KARACHI: The outgoing week turned out worst weekly performance in 67 weeks as the market saw blood on the street on most trading days. The KSE-100 index sank a record 1,934 points (4.8 per cent) and settled at 38,562.
The market started out on Monday with the index tanking 1,335 points (3.30pc), representing the largest one-day drop in 16 months. The stunning loss was a representation of the panic selling after the market was hit by a double whammy on the last trading day of the preceding week.
Bewildered participants watched with disbelief as the rupee tumbled 7pc and after wild swings, settled down on a depreciation of 3.8pc in a single day.

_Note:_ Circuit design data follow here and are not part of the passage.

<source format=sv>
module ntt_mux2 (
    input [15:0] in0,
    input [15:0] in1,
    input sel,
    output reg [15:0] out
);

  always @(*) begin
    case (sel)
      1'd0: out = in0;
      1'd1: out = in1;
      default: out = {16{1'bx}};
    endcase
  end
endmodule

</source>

As If that was not enough of a shock, the State Bank of Pakistan had stipulated spike in policy rates by 150 basis points against the consensus anticipation of a hike by 100bps, which continued to guide the direction.

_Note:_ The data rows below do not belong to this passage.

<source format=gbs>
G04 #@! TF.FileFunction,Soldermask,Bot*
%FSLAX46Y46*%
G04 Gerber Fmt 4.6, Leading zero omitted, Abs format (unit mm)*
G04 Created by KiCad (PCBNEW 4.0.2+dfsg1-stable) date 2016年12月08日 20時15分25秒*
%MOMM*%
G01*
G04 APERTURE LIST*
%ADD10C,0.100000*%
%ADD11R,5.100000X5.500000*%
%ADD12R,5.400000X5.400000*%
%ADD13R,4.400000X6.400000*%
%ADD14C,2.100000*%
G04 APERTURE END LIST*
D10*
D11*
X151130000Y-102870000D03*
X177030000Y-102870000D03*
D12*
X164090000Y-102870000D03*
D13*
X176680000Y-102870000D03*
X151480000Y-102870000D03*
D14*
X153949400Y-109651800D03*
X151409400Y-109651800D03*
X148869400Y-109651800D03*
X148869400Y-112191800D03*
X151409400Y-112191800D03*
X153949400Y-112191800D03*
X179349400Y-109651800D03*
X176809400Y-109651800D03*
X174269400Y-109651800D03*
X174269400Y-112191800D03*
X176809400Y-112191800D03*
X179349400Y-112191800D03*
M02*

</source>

All of that sent shivers through the country’s financial markets with analysts worrying over the negative impact on profitability of the corporate sector going forward. The prime minister distancing himself from the SBP’s rupee devaluation sent signals of a dysfunctional financial team of the government as well as rumours of a possible loss of job of the Finance Minister Asad Umar and other economic managers, which pushed market deeper in state of “uncertainty”.
Investors’ anxiety was exacerbated by the lack of clarity on financial support from China and UAE, government dithering over the decision whether or not enter another International Monetary Fund programme, global markets sell-off and fears of run on redemptions on mutual funds.
Reports of decline in SBP reserves by 7pc to $7.5 billion for the week ended Nov 30 was another sentiment dampener, since having shored up after the receipt of Saudi tranche, investors worried that the depletion of reserves could yet again leave the government scrapping the bottom of the barrel.
Foreigners continued to sell off equities for the 31st consecutive week, recording an outflow of $2.54 million. Foreign funds sought exit from the cement sector by selling shares of $1.9m and exploration and production $1.8m.
Among local investors, mutual funds were net sellers at $31m due likely to redemptions and shift in investments from equity to risk-free fixed income funds. The sell-off by mutual funds was mainly absorbed by the insurance companies that mopped up stocks of $18.9m and individuals taking fresh positions in stocks worth $12.1m.
Overall participation in terms of average daily volume improved by 7pc to 163m shares, but the average daily value traded dropped by 19pc to $58m, reflecting major activity in small cap stocks.
Sector-wise negative contributions came from commercial banks, decreasing by 343 points, regardless of 150 basis points hike in interest rate; oil and gas exploration companies amid falling oil prices at 279 points, fertiliser 264 points, and oil and gas marketing companies 232 points owing to weak sales numbers.
Major declining scrips were Pakistan State Oil, losing 125 points, followed by Engro Corporation 105 points, Oil and Gas Development Company 100 points, Habib Bank 100 points and Pakistan Petroleum 81 points.
The prime minister is scheduled to visit Karachi in the upcoming week to interact with the business and industrial leaders but no one expects much to come up that may give a big boost to investor sentiments. Market is thus expected to trade range-bound on fears over economic slowdown and uncertainty over foreign financial assistance.